Afternoons have turned deserted, but residents say the real torment begins after sunset, when trapped heat keeps the city sweltering even past midnight. For those without shelter, people sleeping on pavements, under flyovers, and on roadsides, the city has become a death trap.

And now, the grim numbers are beginning to emerge.

According to hospital data, five unidentified bodies were sent to Mayo Hospital and eight to Government Medical College and Hospital, Nagpur (GMCH) over the past 10 days for post-mortem examination.

Most of the deceased were men aged between 32 and 55, and significantly, their bodies were found lying on roadsides, exposed to the brutal sun and unforgiving heat.

While the deaths have officially been recorded as natural, the circumstances strongly suggest a deadly pattern linked to the ongoing heatwave.

Officials say confirmation of heatstroke deaths can only be made after a formal medical audit. Dr. Deepak Selokar, Medical Officer of the Nagpur Municipal Corporation (NMC), stated that after the post-mortem process, each death is reviewed by a death audit committee headed by the Civil Surgeon, which then determines whether heatstroke was the actual cause.

While this bureaucratic process continues, the harsh reality is already visible: people are collapsing and dying on the streets during an extreme heatwave.

The civic administration claims that several preventive measures are in place. The NMC says it has:

• Kept public parks open throughout the day,

• Installed drinking water facilities at various locations,

• Opened shelters for the homeless at seven places,

• Established cooling centres at municipal hospitals, Mayo, and GMCH.

On paper, the measures appear adequate.

But the deaths of 13 unidentified individuals in just 10 days suggest that the benefits of these arrangements may not be reaching the people most at risk.

The homeless, migrant labourers, and unidentified persons living in the open often remain outside the safety net of official systems, with little access to water, shelter, or emergency medical aid. For them, the city’s preparations may exist only in files, not on the ground.
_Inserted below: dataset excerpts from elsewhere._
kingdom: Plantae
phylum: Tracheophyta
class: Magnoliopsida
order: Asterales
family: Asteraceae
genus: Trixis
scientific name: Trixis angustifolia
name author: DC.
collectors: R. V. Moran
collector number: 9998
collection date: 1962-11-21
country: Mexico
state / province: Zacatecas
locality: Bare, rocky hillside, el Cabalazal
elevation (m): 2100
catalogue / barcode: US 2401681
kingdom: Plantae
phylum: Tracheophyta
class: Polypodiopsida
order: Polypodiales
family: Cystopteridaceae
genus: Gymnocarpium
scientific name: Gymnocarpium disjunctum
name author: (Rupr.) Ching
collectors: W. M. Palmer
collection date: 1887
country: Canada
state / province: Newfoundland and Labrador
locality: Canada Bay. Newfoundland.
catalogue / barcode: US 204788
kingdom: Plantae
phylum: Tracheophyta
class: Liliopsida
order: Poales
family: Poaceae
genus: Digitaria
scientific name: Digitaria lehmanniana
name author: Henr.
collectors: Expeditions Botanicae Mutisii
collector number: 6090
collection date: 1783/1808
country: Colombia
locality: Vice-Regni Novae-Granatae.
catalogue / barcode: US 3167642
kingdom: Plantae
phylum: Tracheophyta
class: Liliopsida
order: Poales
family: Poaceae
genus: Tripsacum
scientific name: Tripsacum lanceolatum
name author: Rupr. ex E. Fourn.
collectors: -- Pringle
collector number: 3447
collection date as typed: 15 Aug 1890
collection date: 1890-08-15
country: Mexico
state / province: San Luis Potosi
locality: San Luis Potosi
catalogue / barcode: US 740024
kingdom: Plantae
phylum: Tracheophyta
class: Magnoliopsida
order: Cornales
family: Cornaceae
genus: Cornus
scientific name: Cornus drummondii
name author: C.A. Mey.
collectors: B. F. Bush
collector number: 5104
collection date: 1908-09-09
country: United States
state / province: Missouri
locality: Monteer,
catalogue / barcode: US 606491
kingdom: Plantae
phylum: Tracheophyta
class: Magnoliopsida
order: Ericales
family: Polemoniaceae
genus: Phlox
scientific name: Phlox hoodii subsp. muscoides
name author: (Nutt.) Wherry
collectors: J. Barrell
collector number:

The deaths of unnamed men on city roads may never attract the attention given to other civic failures, but the pattern is impossible to ignore. As temperatures continue to break records, Nagpur may be witnessing a silent humanitarian crisis, where extreme heat is quietly claiming lives at the margins.

The real question is no longer whether the city is hot enough to kill.

The question is whether the deaths of the poor and homeless are being dismissed as “natural” simply because no one is left to ask what really happened.

Until the audits are complete, the official cause of death may remain uncertain, but the deadly impact of Nagpur’s heatwave is already visible on its streets.